Everybody's a critic. But how would you like to be 37 and suddenly forced to stop doing the one thing you love more than any other?

On one hand, it's wonderful. Lynch took his first piano lesson the other day. He's finally eating ice cream. He's watching every possible football game on TiVo. He's volunteering at his kids' school. The other moms even invited him on one of their hikes. "I had no idea Colorado was this beautiful in the fall."

On the other hand, sometimes he feels as lost as one sock. He was not ready for his happily-ever-after just yet. The Broncos asked him to take a pay cut and a play cut this season after four straight years as a captain and Pro Bowler. Disappointed, he bolted for the Patriots, had eight tackles in their last preseason game and was released anyway. Mortal-lock Hall of Famer. Cut.
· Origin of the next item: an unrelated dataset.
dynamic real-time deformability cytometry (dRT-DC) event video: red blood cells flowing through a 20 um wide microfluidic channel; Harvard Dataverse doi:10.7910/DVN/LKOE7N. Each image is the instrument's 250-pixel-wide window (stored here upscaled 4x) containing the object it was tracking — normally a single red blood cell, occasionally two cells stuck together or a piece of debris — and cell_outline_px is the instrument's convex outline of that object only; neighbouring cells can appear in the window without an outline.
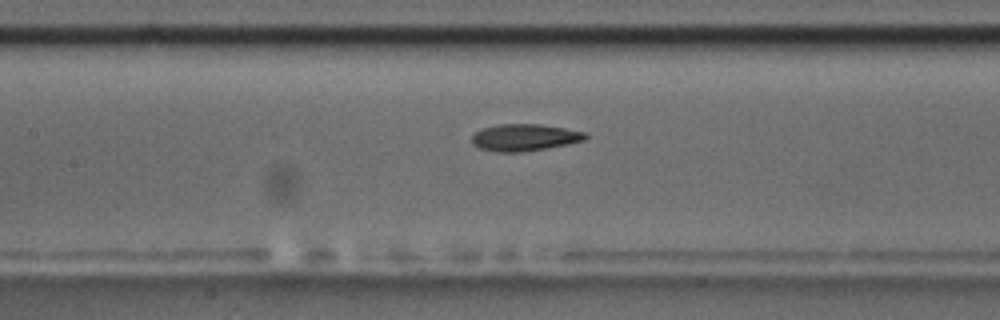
{"species": "common noctule bat (a hibernating species)", "species_latin": "Nyctalus noctula", "temperature_condition": "room temperature", "stored_images_in_passage": 32, "camera_frame_rate_fps": 3000, "um_per_image_px": 0.085, "animal": {"sex": "male", "body_mass_g": 17.5, "forearm_length_mm": 52.3}, "frame": {"image": 1, "passage_image": 9, "time_ms": 2.667, "image_size_px": [1000, 320], "cell_outline_px": [[588, 136], [584, 140], [568, 144], [548, 148], [520, 152], [496, 152], [480, 148], [472, 144], [472, 136], [480, 128], [496, 124], [540, 124], [564, 128], [584, 132]], "centroid_in_image_um": [44.55, 11.68], "position_along_channel_um": 162.8, "area_um2": 17.86}}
So, like it or not, Lynch suddenly has a whole new life. The other day, he got a $743 Qwest cell phone bill. "I haven't had to pay for cell phones since … they were invented!" Qwest also mentioned that he wouldn't be getting his yearly fat endorsement fee either. The new cars he got free every 3,000 miles are down the road too. The weekly free $2,500 suit deal he got from Saks for his TV show? No show, no suit.

Lynch boxes now to satisfy his urge to hit things. But he misses the games, the locker room, the needling. The other day, he was kidding his 5-year-old daughter, Lilly, about liking a boy when his wife, Linda, cleared her throat loudly. "What are you doing?" she whispered. "You can't tease girls! If you do, they'll never tell you anything!"
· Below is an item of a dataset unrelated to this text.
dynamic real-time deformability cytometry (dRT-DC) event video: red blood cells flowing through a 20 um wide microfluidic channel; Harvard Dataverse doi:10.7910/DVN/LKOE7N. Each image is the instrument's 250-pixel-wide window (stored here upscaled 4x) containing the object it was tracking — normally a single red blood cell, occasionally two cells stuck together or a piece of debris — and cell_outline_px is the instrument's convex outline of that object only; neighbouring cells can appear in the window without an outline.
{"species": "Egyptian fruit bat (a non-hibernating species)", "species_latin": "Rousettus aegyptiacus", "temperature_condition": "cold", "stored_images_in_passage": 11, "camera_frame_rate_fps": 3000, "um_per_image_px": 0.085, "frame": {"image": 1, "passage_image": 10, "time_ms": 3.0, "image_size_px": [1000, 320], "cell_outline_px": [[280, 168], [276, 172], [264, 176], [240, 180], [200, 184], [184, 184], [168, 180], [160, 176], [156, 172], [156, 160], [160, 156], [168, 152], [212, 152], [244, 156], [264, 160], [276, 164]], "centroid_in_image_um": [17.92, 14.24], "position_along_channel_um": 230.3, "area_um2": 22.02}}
He's like a visitor from the planet Zathura. One recent Sunday he visited the team he won a Super Bowl with, the Bucs. He stopped by owner Malcolm Glazer's box, and his eyes went the size of Frisbees. "It was four boxes wide! Couches, 20 TVs, a guy making sushi, people pouring wine! I had no idea! For years, I thought they actually watched every play!"

At the game he ran into Tiger Woods, who asked him, bluntly, "So which was it that made you quit, mind or body?" Lynch scratched his head and said, "Neither!" Lynch didn't quit football. It quit him.

He's learning life all over. For 15 years, his fall and winter days were mapped out: 6:30 a.m.—weight room; 8 a.m.—position meeting; 9 a.m.—full team meeting. "Now I drop off the kids, come home and I'm like, What do I do all day?" Worse, that built-in excuse he had when people called him to do stuff he didn't want to do?

"Sorry, I can't. Got a game coming up." All gone.

Then again, "I've never seen Wrigley Field or Fenway or Augusta," Lynch says. "Now I have time." He's never been to continental Europe. Never seen Africa or Australia. He aims to do that. Wants to do a triathlon. Wants to write a book—soon as he learns to type. Lynch is so nice and humble and funny that TV networks are after him, so he's investigating that. He's pumping up his charity work, which was already heavy. He's at all of his 9-year-old son Jake's football games and daughters' swimming meets and plays.

Still, you sit with him and it's like he's double-parked. Or he's sitting on a walnut. Which is why if some team calls he'll probably go. After all, a certain wildly indecisive 39-year-old QB threw 6 TDs the other day. "I told myself I wouldn't be that guy," Lynch says. "You know, the guy who just won't take the elegant way out? But guys like me and Brett, we don't want out. So what do you do then?"

Me, I'd play football. Piano recitals are hell.